The Changing Face of Trading at the World’s Major Stock Exchanges

An industry expert has identified four trends that are propelling the mergers and alliances among some of the world's top stock exchanges: automation, consolidation, internationalization and deregulation.

"These trends are accelerating faster [than ever before]," Pace University finance professor William Freund told the mid-summer conference of the Security Traders Association in Chicago.

Citing the four trends collectively calling them ACID, the acronym formed out of their first letters Freund warned that they will determine "the winners and the losers among stock exchanges."

"This is a game that will never end completely," Freund said. "There will be tough battles ahead. There will be winners. There will be victims. There will be new markets competing, markets that perhaps are only now on the drawing board."

Lou Klobucher Jr., chief executive of Chicago Stock Exchange specialist firm Dempsey & Co., told the STA conference that exchanges need to understand the challenges they face, "and the declining advantages they possess."

"This requires understanding of broad trends in the industry, the explosive growth of corporate equity markets, and the equally explosive growth in trade volumes," he said.

Asset Appreciation

Meanwhile, as stock exchanges in the U.S. and abroad go courting each other, a more fundamental trend stands out: institutional and retail investors scouring the globe for asset appreciation.

Even though trans-national stock purchases are subject to the economic vagaries of each region, most experts agree that investors are eyeing opportunities outside their domestic borders.

Foreign investors were heavy purchasers of U.S. equities in the first quarter, at a pace exceeding the total bought in every year except 1997, according to the Securities Industry Association.

The purchasing of foreign securities by U.S. investors during the same period, however, slowed to the lowest point in the 1990s, though U.S. investors have renewed their interest in emerging markets, the SIA said.

Talks and rumors of talks among stock exchanges worldwide is indicative of how investors' capital is swirling about the globe.

Globally, Nasdaq and the Deutsche Borse, the German stock exchange, have proposed a joint marketing and listings arrangement.

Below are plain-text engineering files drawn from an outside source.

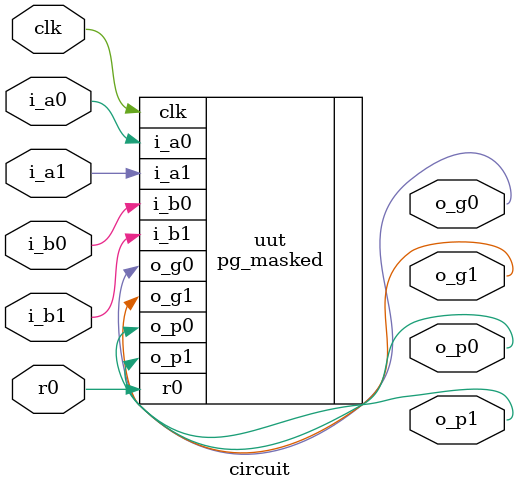
<source format=v>
module circuit (
  input  wire clk,

  input  wire i_a0, i_a1,
  input  wire i_b0, i_b1,
  input  wire r0,

  output wire o_p0, o_p1,
  output wire o_g0, o_g1
);

  pg_masked uut (
    .clk(clk),

    .i_a0(i_a0), .i_a1(i_a1),
    .i_b0(i_b0), .i_b1(i_b1),
    .r0(r0),

    .o_p0(o_p0), .o_p1(o_p1),
    .o_g0(o_g0), .o_g1(o_g1)
  );

endmodule

</source>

The London, Frankfurt and Paris stock exchanges are planning a Pan-European alliance.

Domestically, exchanges are also tieing the knot.

The National Association of Securities Dealers, for instance, is merging with the American Stock Exchange, and will be joined by the Philadelphia Stock Exchange.

The Chicago Board Options Exchange and the Pacific Exchange have an agreement in principle to merge.

Freund told the STA Conference: "Markets like the AMEX and the regional exchanges are feeling a great profit squeeze, and at the same time political pressure from their members."

As the automation of trading heats up, he said, technology costs have escalated. "These consolidations will, in the end, bring about fewer and larger surviving markets."

Monetary alliances most notably the European Monetary Union, which takes effect January 1 will spur the international consolidations, Freund said.

The Euro

Freund believes the alliance of the London, Frankfurt and Paris stock exchanges will be London's entry ticket for the planned European currency, the euro, and that the New York Stock Exchange may soon form a partnership with the Paris Stock Exchange. "Location is not nearly as important as it used to be," he said.

Globalization may ultimately render domestic regulations less relevant, unless regulators can internationally agree on some new ground rules.

"Some of the bureaucrats are realizing that fact," Freund said.

Strategy

More than ever, stock exchanges across the globe need to prepare strategically for the bout of alliances ahead, Klobuchar told the STA conference.

"I would refer to our present situation as a strategic inflection point,'" Klobuchar said. "We are at a time of life in the business when our fundamentals are about to change."

Klobucher said the changes compel exchanges to understand their competitors, "whether those are other exchanges, the third market, newer alternative trading systems, not to mention other investment vehicles and foreign countries."

"It requires, as never before, that the exchanges understand who their customers are, and who they want their customers to be," he added.

A telling sign of the torrid bull market is the aggressive efforts by stock exchanges to gain market share over their rivals.

Klobucher said that to increase their market share, exchanges must first provide unique advantages to customers, such as superior transaction and execution services.

He said market share is a better measure of an exchange's success than trade volume.

"Market share is a more discerning, maybe more brutal measure, because it tells you how you stack up to the other choices," Klobuchar said. "To remain viable, much less successful, exchanges must be driven for market share as are the companies with which they trade."

"In a period of explosive and unprecedented growth," Klobuchar added, "you would hope any exchange traded more volume this year than last, more last year than the year before."